Texto extraído:
┌────────

Muitos sentem que o Ocidente precisa reconsiderar seus fundamentos filosóficos. Os apelos reflexivos às velhas devoções já não persuadem mais. Mas aqueles que buscam respostas para a filosofia moderna se deparam com um problema mais bem articulado por Leo Strauss: “Somente um grande pensador poderia nos ajudar em nossa situação intelectual. Mas aqui está o grande problema, o único grande pensador em nosso tempo é Heidegger”. Heidegger é notoriamente difícil, fundamentalmente anti-moderno e manchado pelo nazismo. No entanto, Heidegger pode realmente nos ajudar, se nos libertarmos de leituras estreitas de seu pensamento. E para isso, temos algo a aprender de um heideggeriano russo que lê o famoso filósofo alemão de forma muito diferente da maioria dos intérpretes ocidentais.

Foi em 2011 que pela primeira vez tomei conhecimento de Alexander Dugin, o agora famigerado teórico e ativista político russo. Eu era estudante de filosofia na Universidade de British Columbia. Meu interesse em Strauss me levou ao Azure, o agora extinto jornal neoconservador de ideias judaicas, no qual li um artigo de Yigal Liverant intitulado “O Profeta do Novo Império Russo”. O relato de Liverant sobre Dugin envolvia três das minhas preocupações intelectuais: o caráter único do pensamento russo, a tradição mística como contrapeso ao racionalismo moderno, e a figura platônica do filósofo-rei. Dugin se dirigiu a todos os três. Ele me apareceu como um filósofo-rei místico, cujo pensamento tinha a chave para entender a Rússia como uma civilização específica.

Hoje, Dugin é geralmente considerado como um entusiasmado propagandista de guerra e neofascista que se propõe a unir a extrema-direita global em uma aliança anti-ocidental. Mas tudo isso foi no futuro. Quando pesquisei Dugin no Google, depois de ler o artigo de Liverant, encontrei uma exposição de cinco minutos sobre o que Dugin chama de “a quarta teoria política”. Seu argumento é que o século XX foi definido por uma luta ideológica entre três teorias políticas: liberalismo, comunismo e fascismo, a última das quais foi mais poderosamente expressa no nazismo. A derrota da terceira teoria política em 1945 — e o fim da Guerra Fria, que viu o triunfo da primeira sobre a segunda — foi o que o falecido Charles Krauthammer chamou de momento unipolar. O liberalismo parecia ser a última ideologia viável, o fim da história. Mas e se alguém quiser se opor ao liberalismo, e fazê-lo nem como um fascista nem como um comunista? Em um mundo definido pelas três teorias políticas, essa opção parece impossível. Aqueles que se opõem ao liberalismo ou são acusados de serem comunistas de uma ou outra espécie, ou ridicularizados como fascistas.

└────────

Exercícios a resolver:
(1) Diga se cada afirmação concorda com o texto sobre Dugin e Heidegger: (a) o primeiro contato com Dugin relatado no texto ocorreu em 2011; (b) os estudos de filosofia mencionados foram feitos na Universidade de Toronto; (c) o Azure é apresentado como um jornal ainda em circulação. Responda sim ou não e cite literalmente as palavras do texto que decidem cada caso.
(2) Prolongue o texto sobre Dugin e Heidegger, começando logo depois da última frase apresentada.

Dados coletados:
┌────────

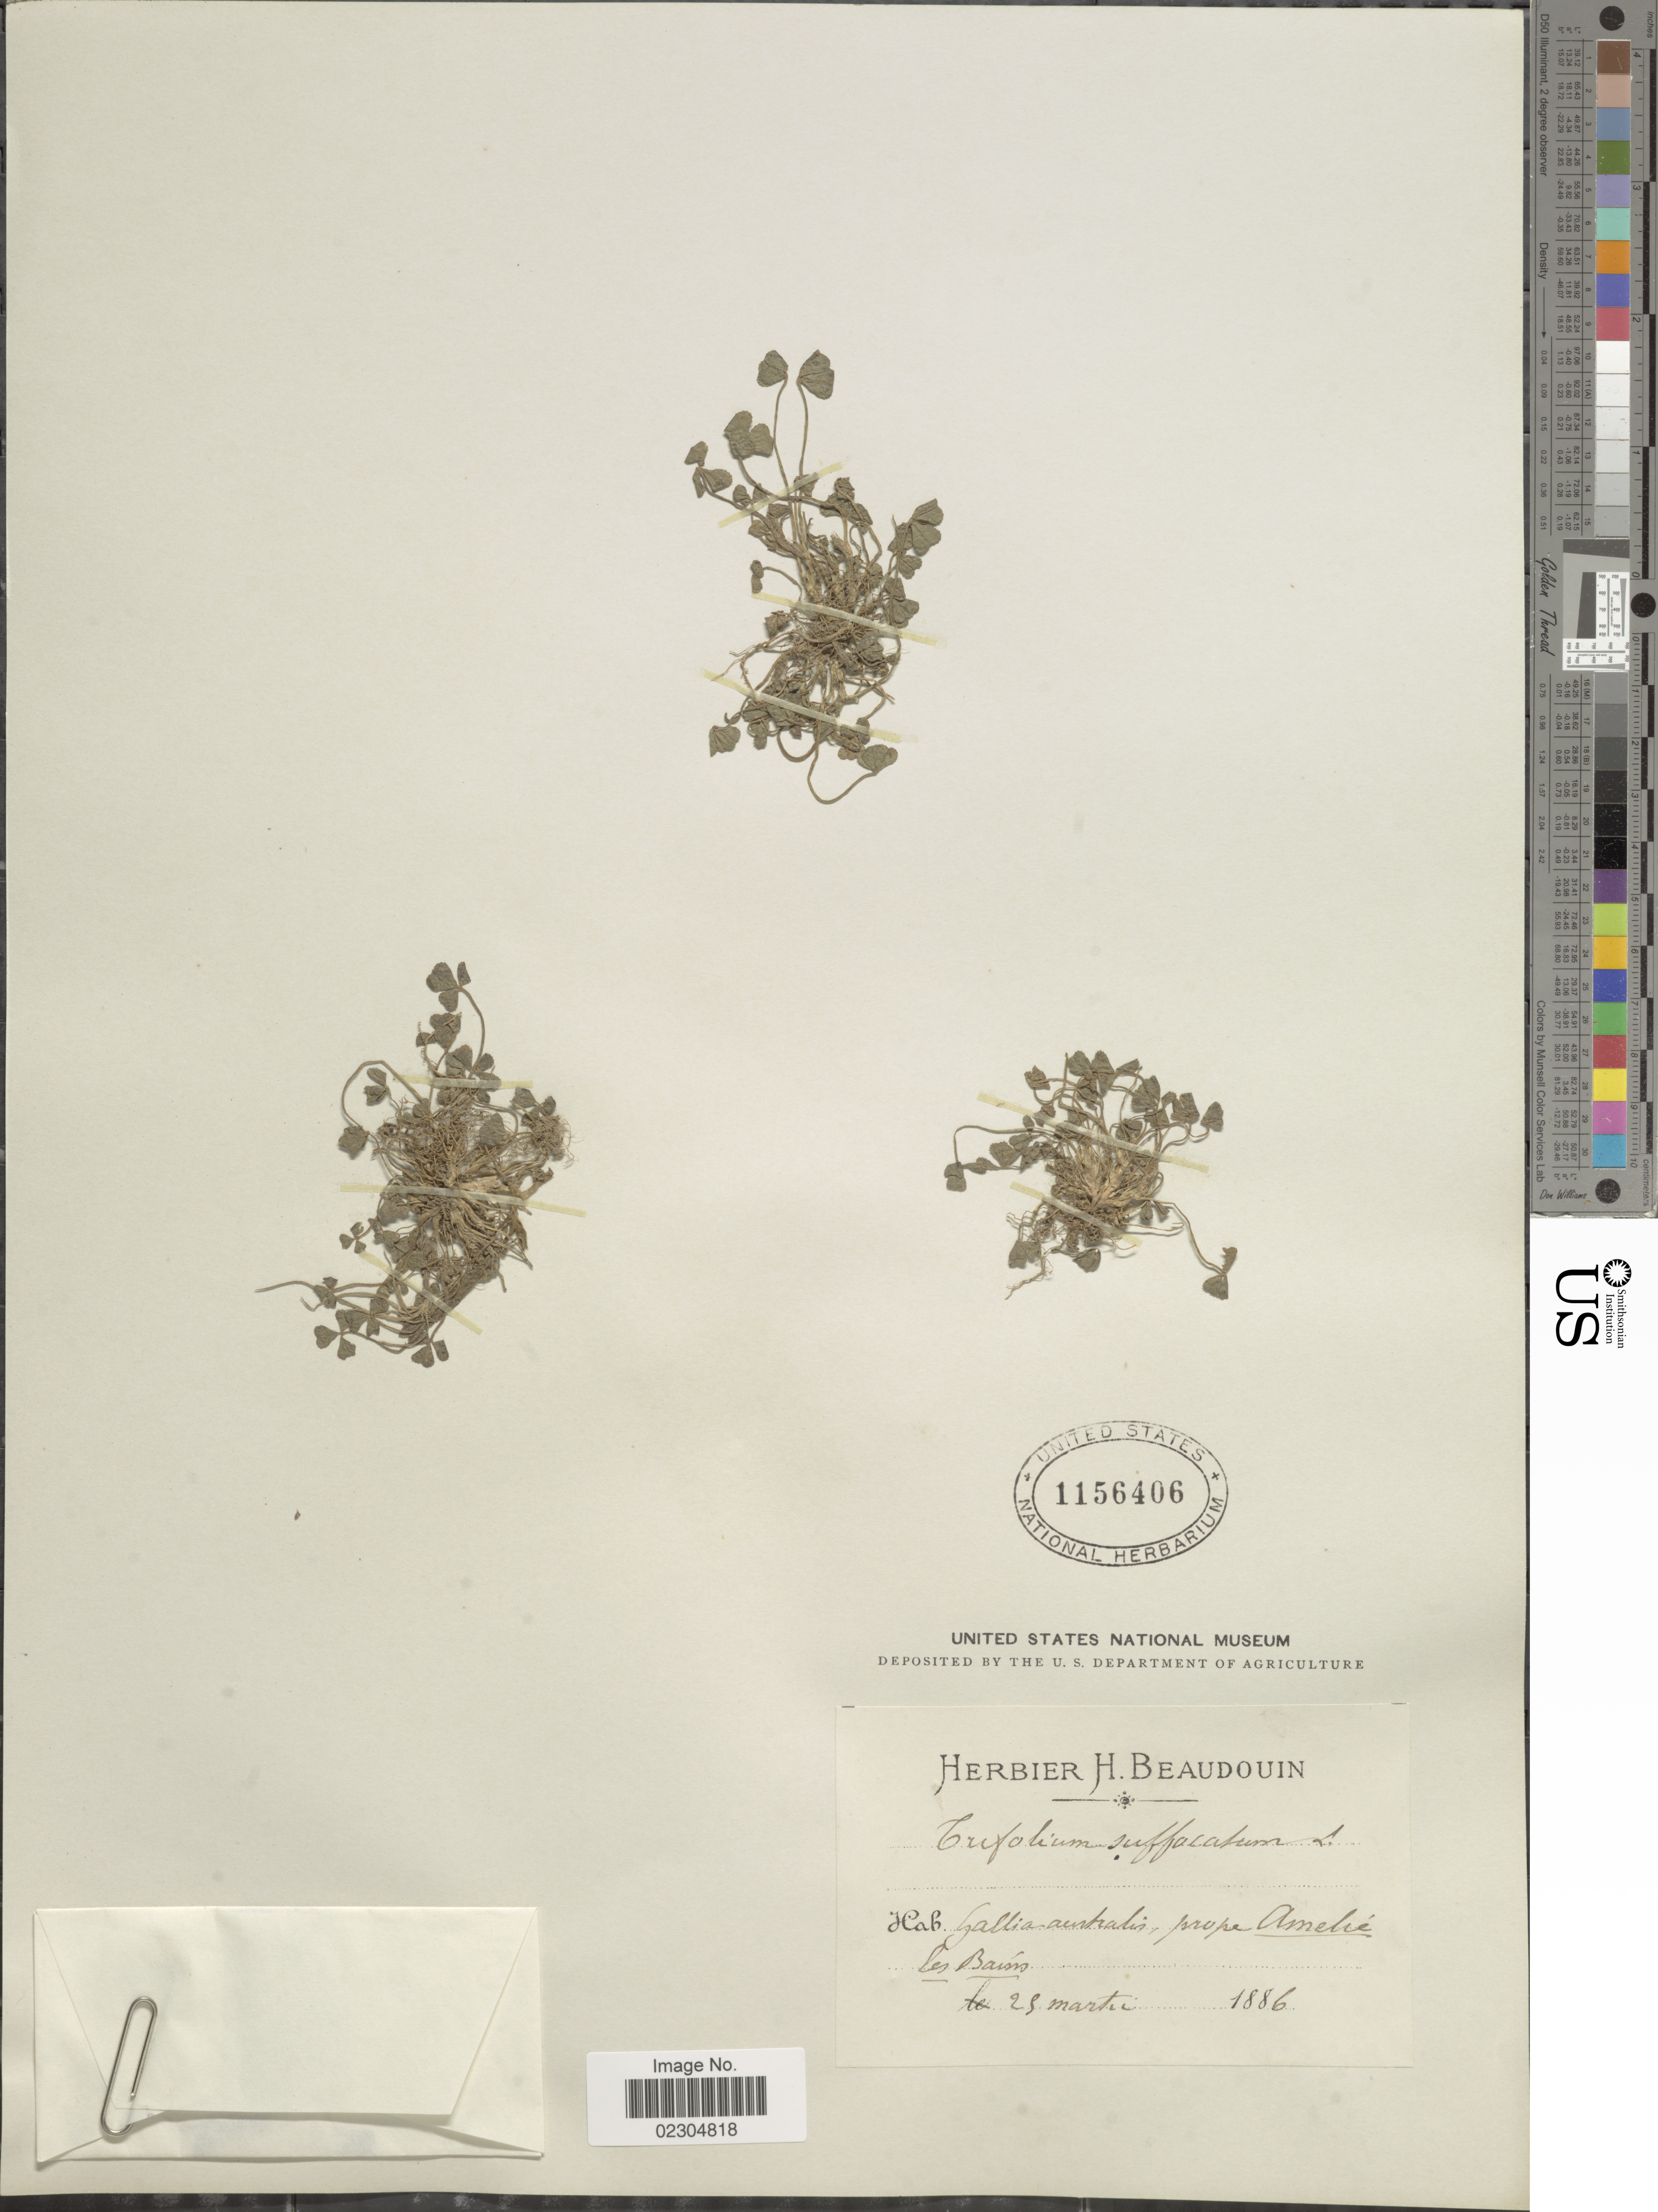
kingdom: Plantae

└────────

Respostas dos exercícios:
(1)
(a) Sim: “Foi em 2011 que pela primeira vez tomei conhecimento de Alexander Dugin”.
(b) Não: “Eu era estudante de filosofia na Universidade de British Columbia”.
(c) Não: “o agora extinto jornal neoconservador de ideias judaicas”.

(2)
Para romper este beco sem saída, Dugin anunciou uma quarta teoria política. Seu objetivo era proporcionar espaço de respiro intelectual para aqueles que estavam presos em uma estrutura ultrapassada. Como ele escreveu em seu livro A Quarta Teoria Política de 2009 (que eu co-traduzi), ele não entende “por que certas pessoas, quando confrontadas com o conceito da Quarta Teoria Política, não se apressam imediatamente a abrir uma garrafa de champanhe, e não começam a dançar e se alegrar, celebrando a descoberta de novas possibilidades”. Eu sou um daqueles que ficou feliz em levantar um copo. Desde meu primeiro encontro com Dugin, fiquei grato pela liberdade de pensar sobre o futuro político do Ocidente fora do quadro confinante das três teorias políticas que afirmam ser nossas únicas opções.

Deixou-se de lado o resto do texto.